Effortless Vegan Overnight Oats

  • 1 cup gluten-free rolled oats
  • 1 ½ cups almond milk
  • ¼ cup  chia seeds
  • 1 large banana, mashed
  • ½ tsp ground cinnamon

For Serving

  • Fresh mixed berries, or other fruit
  • Ultimate Nutty Granola Clusters
  • Hemp seeds
  • Pure maple syrup or other sweetener


  • Prep Time: 5 minutes
  • Serves: 3


  1. In a small bowl, whisk together the oats, almond milk, chia seeds, banana and cinnamon. Cover and refrigerate overnight to thicken.
  2. In the morning, stir the oat mixture to combine. Serve the oats in a jar or parfait dish, alternating w layers of fresh fruit (such as mixed berries), granola, hemp seeds, and a drizzle of sweetener, if desired.

Tips:  If your Vegan Overnight Oats have a runny consistency even after they soak, simply stir in an additional 1 tablespoon chia seeds and place the mixture back in the fridge until it has thickened up. If the oat mixture is too thick, simply add a splash of milk and stir to combine.

Tropical Beauty Green Monster

  • 1 cup coconut water or water
  • 1 cupdestemmed kale leaves or baby spinach
  • 1 cup frozen mango, or 1 fresh mango, chopped
  • ½ cup fresh or frozen pineapple chunks
  • 1 to 2 tbsp fresh lime juice, to taste
  • 1 tsp minced, peeled fresh ginger
  • Liquid sweetener, to taste (optional)
  • Ice cubes, if desired

Prep time: 5 minutes

In a high-speed blender, combine all of the ingredients and blend until smooth. Add a drink umbrella to get the party started!
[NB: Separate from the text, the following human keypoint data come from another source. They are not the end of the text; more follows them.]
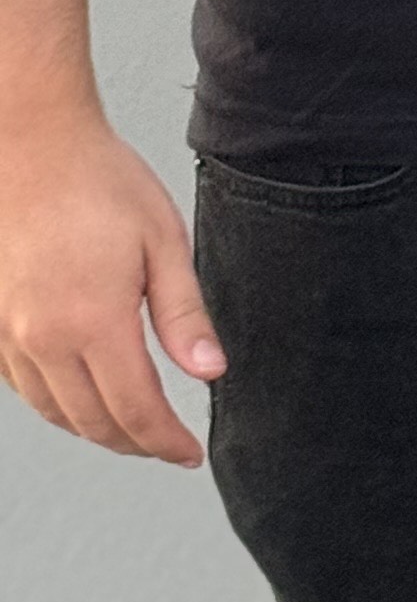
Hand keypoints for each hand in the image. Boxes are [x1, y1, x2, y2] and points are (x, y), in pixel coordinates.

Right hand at [0, 98, 225, 465]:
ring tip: (135, 428)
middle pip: (93, 422)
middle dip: (136, 443)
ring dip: (96, 430)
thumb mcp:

Out-the-Door Chia Power Doughnuts

  • ¾ cup gluten free oat flour
  • ½ cup chia seeds
  • 1 ½ tsp baking powder
  • ¼ tsp fine grain sea salt
  • 1/3 cup pure maple syrup or other liquid sweetener
  • 1/3 cup non-dairy milk
  • 1 tsp  pure vanilla extract
  • Coconut lemon whipped cream
  • Prep time: 10 minutes
  • Cook time: 22-26 minutes
  • Preheat the oven to 300 degrees F (150 degrees C). Lightly grease a 6-cavity doughnut pan w oil. Set aside.
  1. In a large bowl, combine the oat flour, chia seeds, baking powder, salt and cinnamon.
  2. Add the maple syrup, milk, and vanilla and stir until combined. The batter will be very runny but this is normal.
  3. Spoon the batter into the prepared doughnut pan, filling each cavity to the top.
  4. Bake the doughnuts for 22 to 26 minutes, until firm to the touch. A toothpick inserted into a doughnut should come out clean.
  5. Cool the doughnuts in the pan for about 10 minutes, and then carefully invert the pan onto a cooling rack. The doughnuts should pop right out - if they don't, let them cool a bit more and gently run a butter knife along the edges of the wells to loosen them. Cool the doughnuts completely on the rack.
  6. Drizzle the Coconut lemon whipped cream over the top and enjoy. You can also use the whipped cream as a dip if you prefer a travel friendly option.